Rambling across the folklore regions of Bulgaria

Photo: library

Bulgarian folklore is very popular across the globe – not just to listen to, but to practice as well. Meetings and seminars for the study of Bulgarian folk songs, dances and instruments have been taking place in USA for dozens of years. Some years ago Martha Forsyth wrote in an article for the Bulgarian Academy of Sciences Bulgarian Folklore magazine.



“Most Bulgarians are surprised to find out the extent of the interest in Bulgarian folklore in USA– by people who are not professionally involved in folk music. They regularly get together to dance horo, and do their best to learn the steps as well as the traditional way it is danced. There are American musicians who sing and play Bulgarian instruments so well, that when you first hear them it is difficult to believe they are not Bulgarian…”

Martha Forsyth says in her article that the reason why so many people have been displaying such a lasting and unbending interest in Bulgarian folk music is due to its overpowering beauty. She points to the vibrancy and energy of this “old and never ageing” folklore with its asymmetric rhythms and intervals, so strange to the unaccustomed ear, the two-part singing, the wealth of melodies and ornamentation… These specific features of Bulgarian folk music are to be found in this ramble across Bulgarian folklore. We have selected music from the Bulgarian National Radio fund for your listening pleasure.

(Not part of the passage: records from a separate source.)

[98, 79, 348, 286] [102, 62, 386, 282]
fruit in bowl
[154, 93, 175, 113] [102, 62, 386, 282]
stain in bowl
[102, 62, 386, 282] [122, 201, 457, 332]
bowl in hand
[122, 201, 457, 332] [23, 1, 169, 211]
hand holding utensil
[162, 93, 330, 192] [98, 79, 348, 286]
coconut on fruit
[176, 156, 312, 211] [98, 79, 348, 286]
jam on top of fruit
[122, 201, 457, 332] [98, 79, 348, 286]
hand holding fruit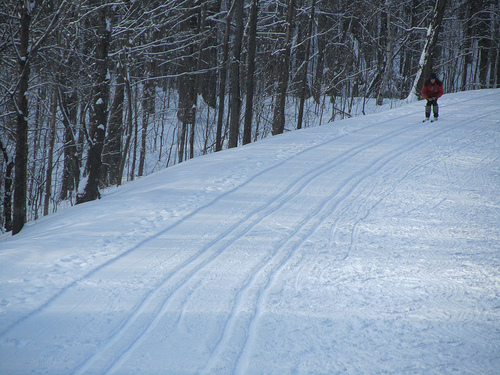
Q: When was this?
A: Daytime.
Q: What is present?
A: A person.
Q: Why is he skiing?
A: To have fun.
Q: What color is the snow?
A: White.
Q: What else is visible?
A: Trees.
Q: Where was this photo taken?
A: In the snow.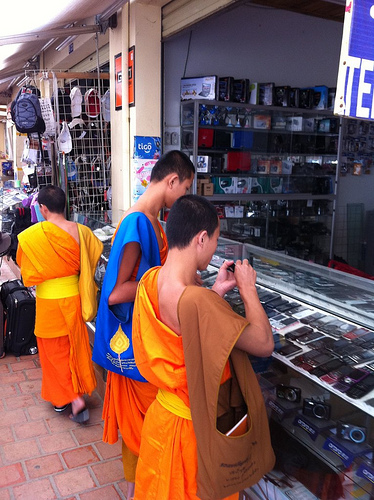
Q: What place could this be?
A: It is a shop.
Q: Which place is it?
A: It is a shop.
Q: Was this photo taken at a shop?
A: Yes, it was taken in a shop.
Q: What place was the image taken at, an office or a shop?
A: It was taken at a shop.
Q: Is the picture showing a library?
A: No, the picture is showing a shop.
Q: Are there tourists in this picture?
A: No, there are no tourists.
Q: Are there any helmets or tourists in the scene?
A: No, there are no tourists or helmets.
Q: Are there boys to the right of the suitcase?
A: No, there is a man to the right of the suitcase.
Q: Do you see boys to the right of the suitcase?
A: No, there is a man to the right of the suitcase.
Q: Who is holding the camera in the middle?
A: The man is holding the camera.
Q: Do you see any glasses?
A: No, there are no glasses.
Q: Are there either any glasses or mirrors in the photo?
A: No, there are no glasses or mirrors.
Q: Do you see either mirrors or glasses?
A: No, there are no glasses or mirrors.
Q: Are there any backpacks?
A: Yes, there is a backpack.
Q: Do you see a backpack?
A: Yes, there is a backpack.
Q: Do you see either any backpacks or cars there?
A: Yes, there is a backpack.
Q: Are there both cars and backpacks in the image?
A: No, there is a backpack but no cars.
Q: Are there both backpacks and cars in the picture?
A: No, there is a backpack but no cars.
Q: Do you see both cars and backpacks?
A: No, there is a backpack but no cars.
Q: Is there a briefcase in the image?
A: No, there are no briefcases.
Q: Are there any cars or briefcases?
A: No, there are no briefcases or cars.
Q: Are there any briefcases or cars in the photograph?
A: No, there are no briefcases or cars.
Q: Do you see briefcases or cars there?
A: No, there are no briefcases or cars.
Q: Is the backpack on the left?
A: Yes, the backpack is on the left of the image.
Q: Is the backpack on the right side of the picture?
A: No, the backpack is on the left of the image.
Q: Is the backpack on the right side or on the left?
A: The backpack is on the left of the image.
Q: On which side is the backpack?
A: The backpack is on the left of the image.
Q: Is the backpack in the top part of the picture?
A: Yes, the backpack is in the top of the image.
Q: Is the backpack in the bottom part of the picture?
A: No, the backpack is in the top of the image.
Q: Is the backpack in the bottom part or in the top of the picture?
A: The backpack is in the top of the image.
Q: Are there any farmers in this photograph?
A: No, there are no farmers.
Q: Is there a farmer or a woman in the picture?
A: No, there are no farmers or women.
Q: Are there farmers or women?
A: No, there are no farmers or women.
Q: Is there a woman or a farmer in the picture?
A: No, there are no farmers or women.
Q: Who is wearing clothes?
A: The man is wearing clothes.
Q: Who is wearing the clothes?
A: The man is wearing clothes.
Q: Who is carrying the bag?
A: The man is carrying the bag.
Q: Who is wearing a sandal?
A: The man is wearing a sandal.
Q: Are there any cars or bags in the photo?
A: Yes, there is a bag.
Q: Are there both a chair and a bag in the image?
A: No, there is a bag but no chairs.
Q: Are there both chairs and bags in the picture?
A: No, there is a bag but no chairs.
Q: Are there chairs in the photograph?
A: No, there are no chairs.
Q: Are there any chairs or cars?
A: No, there are no chairs or cars.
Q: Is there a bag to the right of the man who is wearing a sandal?
A: Yes, there is a bag to the right of the man.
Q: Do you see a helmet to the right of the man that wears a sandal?
A: No, there is a bag to the right of the man.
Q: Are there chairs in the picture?
A: No, there are no chairs.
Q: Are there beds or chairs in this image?
A: No, there are no chairs or beds.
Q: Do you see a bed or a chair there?
A: No, there are no chairs or beds.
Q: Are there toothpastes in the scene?
A: No, there are no toothpastes.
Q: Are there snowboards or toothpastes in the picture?
A: No, there are no toothpastes or snowboards.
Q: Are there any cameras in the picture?
A: Yes, there is a camera.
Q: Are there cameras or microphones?
A: Yes, there is a camera.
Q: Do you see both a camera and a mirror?
A: No, there is a camera but no mirrors.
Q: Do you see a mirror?
A: No, there are no mirrors.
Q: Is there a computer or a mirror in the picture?
A: No, there are no mirrors or computers.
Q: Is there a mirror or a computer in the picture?
A: No, there are no mirrors or computers.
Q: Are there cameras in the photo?
A: Yes, there is a camera.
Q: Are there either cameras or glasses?
A: Yes, there is a camera.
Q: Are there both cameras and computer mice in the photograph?
A: No, there is a camera but no computer mice.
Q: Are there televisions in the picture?
A: No, there are no televisions.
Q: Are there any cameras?
A: Yes, there is a camera.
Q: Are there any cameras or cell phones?
A: Yes, there is a camera.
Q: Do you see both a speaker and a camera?
A: No, there is a camera but no speakers.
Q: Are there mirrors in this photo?
A: No, there are no mirrors.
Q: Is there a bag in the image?
A: Yes, there is a bag.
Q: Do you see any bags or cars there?
A: Yes, there is a bag.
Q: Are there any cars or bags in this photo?
A: Yes, there is a bag.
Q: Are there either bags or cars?
A: Yes, there is a bag.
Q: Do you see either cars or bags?
A: Yes, there is a bag.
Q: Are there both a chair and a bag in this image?
A: No, there is a bag but no chairs.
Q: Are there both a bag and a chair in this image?
A: No, there is a bag but no chairs.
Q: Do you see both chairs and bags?
A: No, there is a bag but no chairs.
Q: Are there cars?
A: No, there are no cars.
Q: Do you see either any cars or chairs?
A: No, there are no cars or chairs.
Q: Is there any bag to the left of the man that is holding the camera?
A: Yes, there is a bag to the left of the man.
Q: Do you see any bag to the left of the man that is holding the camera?
A: Yes, there is a bag to the left of the man.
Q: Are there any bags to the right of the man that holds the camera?
A: No, the bag is to the left of the man.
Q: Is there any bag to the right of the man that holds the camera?
A: No, the bag is to the left of the man.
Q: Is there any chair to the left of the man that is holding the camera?
A: No, there is a bag to the left of the man.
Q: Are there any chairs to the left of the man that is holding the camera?
A: No, there is a bag to the left of the man.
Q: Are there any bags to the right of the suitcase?
A: Yes, there is a bag to the right of the suitcase.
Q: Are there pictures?
A: No, there are no pictures.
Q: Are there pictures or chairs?
A: No, there are no pictures or chairs.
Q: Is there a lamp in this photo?
A: No, there are no lamps.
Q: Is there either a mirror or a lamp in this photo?
A: No, there are no lamps or mirrors.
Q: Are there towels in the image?
A: No, there are no towels.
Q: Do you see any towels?
A: No, there are no towels.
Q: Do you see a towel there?
A: No, there are no towels.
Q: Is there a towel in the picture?
A: No, there are no towels.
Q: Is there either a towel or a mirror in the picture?
A: No, there are no towels or mirrors.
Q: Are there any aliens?
A: No, there are no aliens.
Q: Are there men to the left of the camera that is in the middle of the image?
A: Yes, there is a man to the left of the camera.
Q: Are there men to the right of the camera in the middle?
A: No, the man is to the left of the camera.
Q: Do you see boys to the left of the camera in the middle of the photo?
A: No, there is a man to the left of the camera.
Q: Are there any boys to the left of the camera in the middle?
A: No, there is a man to the left of the camera.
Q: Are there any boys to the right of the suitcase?
A: No, there is a man to the right of the suitcase.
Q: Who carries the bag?
A: The man carries the bag.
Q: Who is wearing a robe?
A: The man is wearing a robe.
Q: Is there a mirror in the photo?
A: No, there are no mirrors.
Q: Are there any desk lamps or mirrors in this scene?
A: No, there are no mirrors or desk lamps.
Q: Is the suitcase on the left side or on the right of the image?
A: The suitcase is on the left of the image.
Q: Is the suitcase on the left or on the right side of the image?
A: The suitcase is on the left of the image.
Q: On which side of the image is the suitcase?
A: The suitcase is on the left of the image.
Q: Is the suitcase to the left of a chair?
A: No, the suitcase is to the left of the bag.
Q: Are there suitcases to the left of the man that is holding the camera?
A: Yes, there is a suitcase to the left of the man.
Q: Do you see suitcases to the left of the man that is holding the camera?
A: Yes, there is a suitcase to the left of the man.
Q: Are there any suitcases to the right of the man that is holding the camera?
A: No, the suitcase is to the left of the man.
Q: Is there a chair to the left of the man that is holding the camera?
A: No, there is a suitcase to the left of the man.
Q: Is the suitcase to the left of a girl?
A: No, the suitcase is to the left of a man.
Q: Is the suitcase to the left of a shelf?
A: No, the suitcase is to the left of the bag.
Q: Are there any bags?
A: Yes, there is a bag.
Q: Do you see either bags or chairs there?
A: Yes, there is a bag.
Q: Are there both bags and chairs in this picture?
A: No, there is a bag but no chairs.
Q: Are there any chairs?
A: No, there are no chairs.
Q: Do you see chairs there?
A: No, there are no chairs.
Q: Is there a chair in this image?
A: No, there are no chairs.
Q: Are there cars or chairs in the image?
A: No, there are no chairs or cars.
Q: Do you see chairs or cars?
A: No, there are no chairs or cars.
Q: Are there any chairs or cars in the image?
A: No, there are no chairs or cars.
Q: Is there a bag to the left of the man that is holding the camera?
A: Yes, there is a bag to the left of the man.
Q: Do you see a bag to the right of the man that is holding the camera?
A: No, the bag is to the left of the man.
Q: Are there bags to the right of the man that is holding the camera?
A: No, the bag is to the left of the man.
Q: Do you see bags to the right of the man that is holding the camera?
A: No, the bag is to the left of the man.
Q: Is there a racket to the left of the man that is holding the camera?
A: No, there is a bag to the left of the man.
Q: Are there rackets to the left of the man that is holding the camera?
A: No, there is a bag to the left of the man.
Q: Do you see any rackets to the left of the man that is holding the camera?
A: No, there is a bag to the left of the man.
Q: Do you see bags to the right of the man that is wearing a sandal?
A: Yes, there is a bag to the right of the man.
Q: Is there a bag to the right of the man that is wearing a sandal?
A: Yes, there is a bag to the right of the man.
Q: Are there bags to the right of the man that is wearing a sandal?
A: Yes, there is a bag to the right of the man.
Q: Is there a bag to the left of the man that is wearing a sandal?
A: No, the bag is to the right of the man.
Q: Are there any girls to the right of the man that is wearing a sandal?
A: No, there is a bag to the right of the man.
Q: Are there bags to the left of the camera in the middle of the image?
A: Yes, there is a bag to the left of the camera.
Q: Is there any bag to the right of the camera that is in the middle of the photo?
A: No, the bag is to the left of the camera.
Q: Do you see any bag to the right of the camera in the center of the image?
A: No, the bag is to the left of the camera.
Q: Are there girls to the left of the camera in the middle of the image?
A: No, there is a bag to the left of the camera.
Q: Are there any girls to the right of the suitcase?
A: No, there is a bag to the right of the suitcase.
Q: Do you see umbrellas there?
A: No, there are no umbrellas.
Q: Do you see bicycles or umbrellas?
A: No, there are no umbrellas or bicycles.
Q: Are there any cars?
A: No, there are no cars.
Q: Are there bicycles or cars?
A: No, there are no cars or bicycles.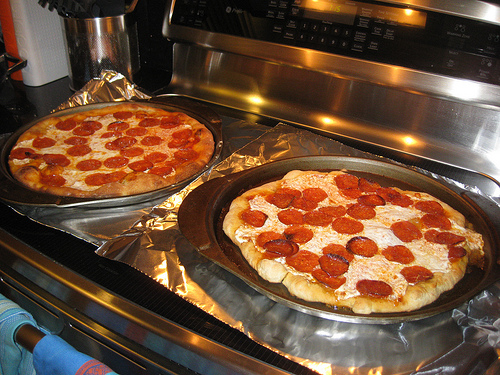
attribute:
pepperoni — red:
[331, 212, 361, 234]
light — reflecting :
[391, 127, 428, 152]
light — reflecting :
[393, 2, 421, 22]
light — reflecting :
[307, 107, 347, 132]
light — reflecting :
[240, 83, 269, 113]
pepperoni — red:
[288, 247, 320, 277]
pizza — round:
[222, 136, 489, 323]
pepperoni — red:
[316, 251, 347, 274]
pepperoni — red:
[324, 200, 378, 232]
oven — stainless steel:
[14, 225, 217, 372]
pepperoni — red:
[399, 263, 442, 286]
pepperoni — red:
[269, 190, 296, 206]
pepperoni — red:
[357, 279, 393, 298]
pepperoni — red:
[352, 271, 393, 306]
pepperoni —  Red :
[277, 208, 307, 230]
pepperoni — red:
[273, 181, 335, 271]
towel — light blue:
[1, 295, 38, 373]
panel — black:
[173, 0, 498, 85]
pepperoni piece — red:
[270, 194, 355, 241]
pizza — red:
[165, 120, 430, 332]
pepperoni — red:
[263, 182, 301, 209]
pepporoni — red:
[258, 228, 303, 259]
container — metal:
[56, 7, 139, 93]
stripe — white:
[1, 299, 24, 317]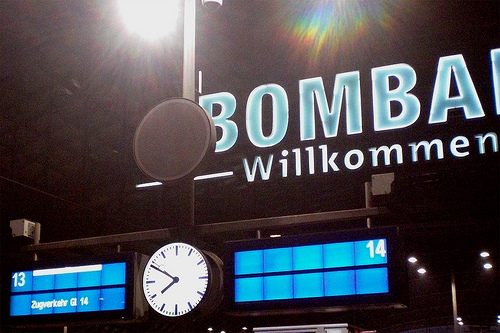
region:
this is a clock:
[120, 226, 233, 317]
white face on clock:
[125, 228, 235, 318]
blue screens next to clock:
[5, 216, 407, 310]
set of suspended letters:
[220, 125, 492, 205]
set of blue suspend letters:
[152, 35, 497, 160]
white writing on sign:
[20, 285, 107, 324]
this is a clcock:
[118, 217, 238, 327]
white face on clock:
[123, 229, 225, 323]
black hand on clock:
[137, 223, 206, 315]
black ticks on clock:
[132, 238, 219, 316]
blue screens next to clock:
[3, 238, 451, 323]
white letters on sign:
[23, 288, 100, 316]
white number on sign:
[348, 228, 395, 276]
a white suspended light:
[230, 120, 497, 205]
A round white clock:
[142, 240, 209, 313]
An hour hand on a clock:
[155, 278, 172, 295]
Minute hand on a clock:
[149, 260, 173, 278]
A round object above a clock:
[134, 97, 214, 182]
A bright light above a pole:
[109, 3, 182, 48]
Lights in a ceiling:
[402, 253, 426, 275]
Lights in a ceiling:
[476, 248, 491, 269]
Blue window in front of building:
[227, 235, 397, 302]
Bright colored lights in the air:
[281, 5, 407, 67]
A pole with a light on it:
[182, 3, 197, 100]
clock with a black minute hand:
[148, 261, 177, 283]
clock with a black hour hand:
[158, 276, 178, 293]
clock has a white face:
[141, 242, 208, 317]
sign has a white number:
[220, 223, 409, 318]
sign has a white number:
[3, 252, 148, 331]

The first recording takes us to the folklore region of Dobroudja in Northeastern Bulgaria. Here, the ruchenitsa is danced with supple and graceful movements, the pace is moderate, unlike other parts of the country, where it is a whirlwind of motion.

The people living in the Rhodope Mountain have a mild and warm-hearted character and have created gentle love lyrics. The next song from the Rhodope folklore region paints a poetic picture – against the backdrop of the majestic mountain, a young girl is sitting on a white stone, combing her luxuriant hair. Typical of the Rhodope region is the solo, as well as the group one-part singing.

Muslim Bulgarians lived in isolation for centuries, and this has kept the folklore tradition intact. We find beautiful Rhodope, Macedonian and Northern songs in villages with a predominantly Muslim population. In the region of Central Northern Bulgaria, in some Balkan villages one can hear ancient songs with original ornamentation.

The Thracian region is the biggest folklore region in the country that has given us renowned folklore singers like Yordanka Ilieva from Nedyalsko village, Yambol region. She left the village where she was born to come to Sofia and record her first gramophone record in 1943. That same year she made her debut at the Bulgarian National Radio and quickly became very popular. Her voice is clear and sonorous and her songs flow easily and naturally.

Two-part singing is a hallmark of folklore from Central Western Bulgaria. The instrument played by Mihail Vassov from the village of Mramor near Sofia is a wooden tube with two apertures for the melody and the keynote. It produces a two-part melody, so it is called dvoyanka (twin pipe).


The audio features the following pieces:

-  Men’s Ruchenik, performed by the instrumental group from Garvan village, Silistra region;

  -  Lass, little lass, performed by the men’s group from Dolno Kupinovo village, near Kurdjali;

-  The Day Has Come, Rada, performed by Rossitsa Stefanova from Babintsi village, Lovech district;

-  Vulko Was Saying to Ganka, Yordanka Ilieva  singing to the accompaniment of Tzvyatko Blagoev’s male group;

-  Daychovo Horo, performed by Mihail Vassov;

  -  I Have Been Drinking Wine, performed by the Pirinski Grivatsi male group from Eleshnitsa village.